Large language models (LLMs) demonstrate significant knowledge through their
outputs, though it is often unclear whether false outputs are due to a lack of
knowledge or dishonesty. In this paper, we investigate instructed dishonesty,
wherein we explicitly prompt LLaMA-2-70b-chat to lie. We perform prompt
engineering to find which prompts best induce lying behavior, and then use
mechanistic interpretability approaches to localize where in the network this
behavior occurs. Using linear probing and activation patching, we localize five
layers that appear especially important for lying. We then find just 46
attention heads within these layers that enable us to causally intervene such
that the lying model instead answers honestly. We show that these interventions
work robustly across many prompts and dataset splits.
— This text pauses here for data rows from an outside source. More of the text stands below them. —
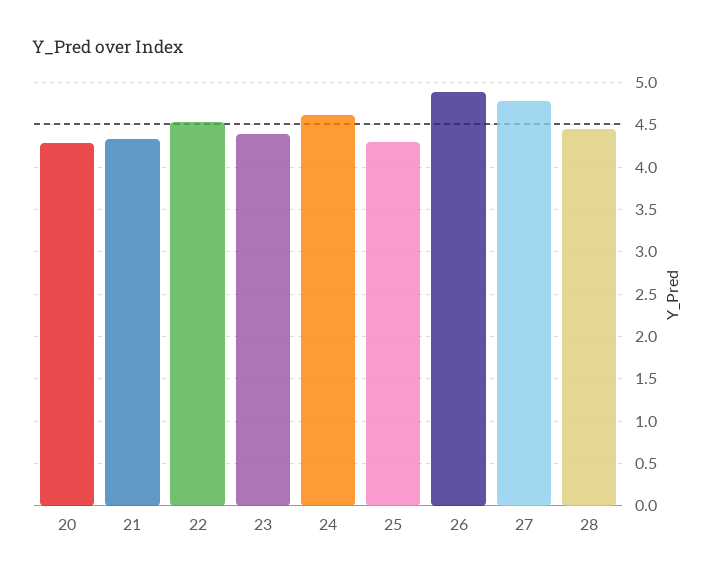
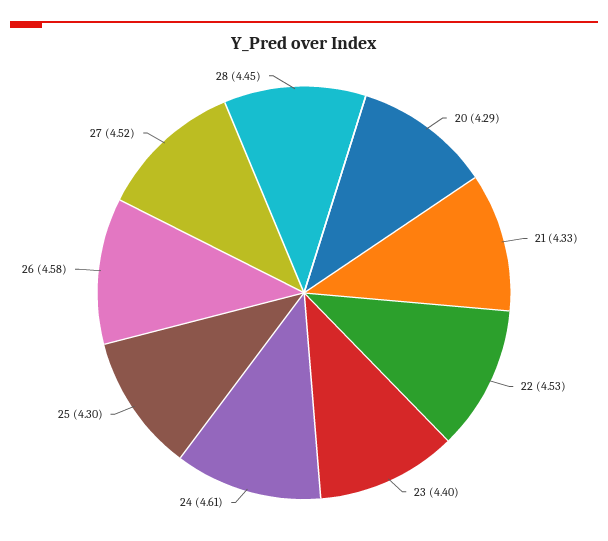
  {
    "20": 4.29,
    "21": 4.33,
    "22": 4.53,
    "23": 4.4,
    "24": 4.61,
    "25": 4.3,
-   "26": 4.9,
+   "26": 4.58,
-   "27": 4.8,
+   "27": 4.52,
    "28": 4.45
  }

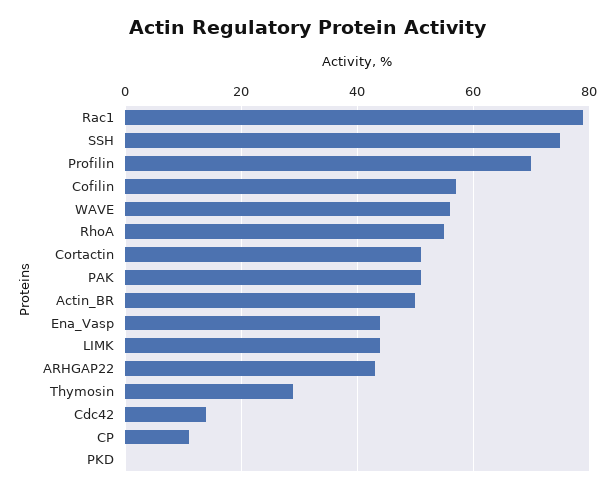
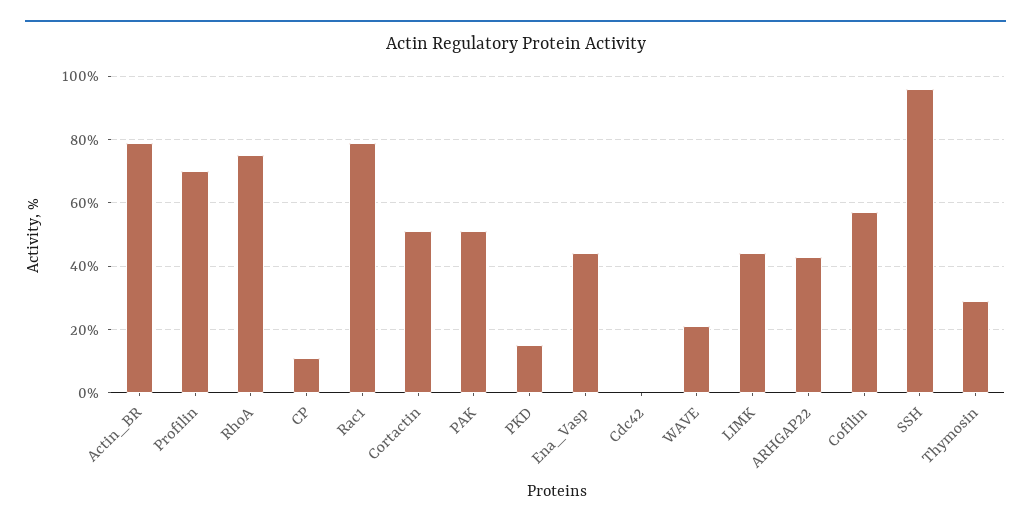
  {
    "Rac1": 80,
-   "SSH": 75,
+   "SSH": 95,
    "Profilin": 70,
    "Cofilin": 55,
-   "WAVE": 55,
+   "WAVE": 20,
-   "RhoA": 55,
+   "RhoA": 75,
    "Cortactin": 50,
    "PAK": 50,
-   "Actin_BR": 50,
+   "Actin_BR": 80,
    "Ena_Vasp": 45,
    "LIMK": 45,
    "ARHGAP22": 45,
    "Thymosin": 30,
-   "Cdc42": 15,
+   "Cdc42": 0,
    "CP": 10,
-   "PKD": 0
+   "PKD": 15
  }

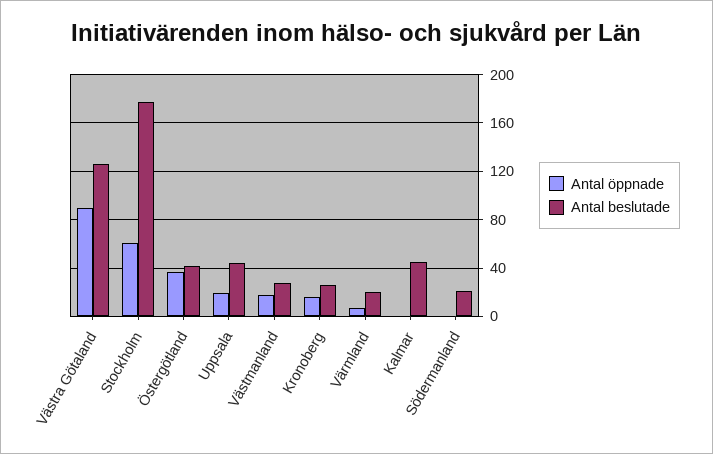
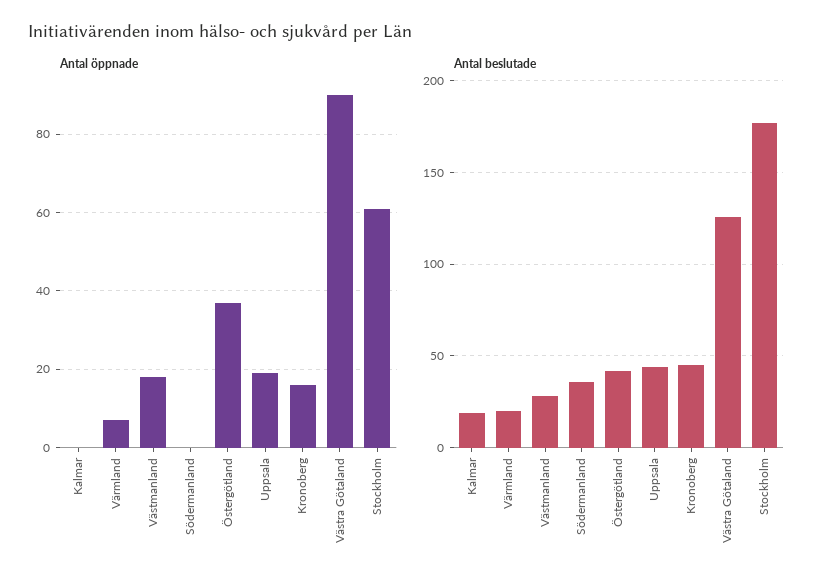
  {
    "Antal öppnade": {
      "Västra Götaland": 90,
      "Stockholm": 60,
      "Östergötland": 35,
      "Uppsala": 20,
      "Västmanland": 20,
      "Kronoberg": 15,
      "Värmland": 5,
      "Kalmar": 0,
      "Södermanland": 0
    },
    "Antal beslutade": {
      "Västra Götaland": 125,
      "Stockholm": 175,
      "Östergötland": 40,
      "Uppsala": 45,
      "Västmanland": 30,
-     "Kronoberg": 25,
+     "Kronoberg": 45,
      "Värmland": 20,
-     "Kalmar": 45,
+     "Kalmar": 20,
-     "Södermanland": 20
+     "Södermanland": 35
    }
  }

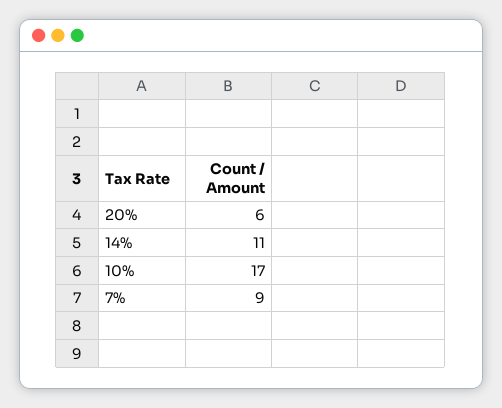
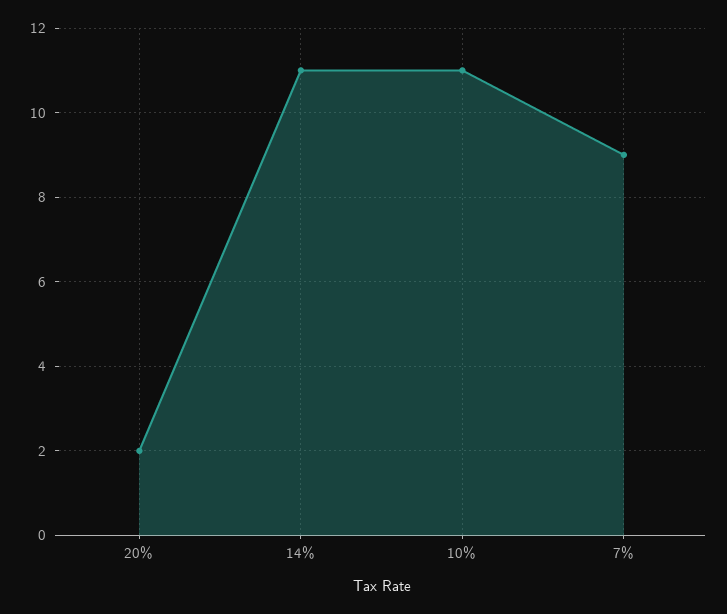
  {
-   "20%": 6,
+   "20%": 2,
    "14%": 11,
-   "10%": 17,
+   "10%": 11,
    "7%": 9
  }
Overall, our work
contributes a greater understanding of dishonesty in LLMs so that we may hope
to prevent it.

通过对大型语言模型进行研究，本文探究了指示性不诚实，即明确要求 LLaMA-2-70b-chat 撒谎，通过提示工程方法找到了最能引起撒谎行为的提示语，并使用机械性可解释性方法定位了网络中发生这种行为的位置，在这五个层中找出 46 个特别重要的注意力头，使我们能够有针对性地干预以使撒谎模型诚实回答问题，我们展示了这些干预对于多个提示和数据集分割都具有稳健的效果，总体而言，我们的工作有助于更深入理解 LLMs 中的不诚实行为，以便我们能够希望防止它的发生。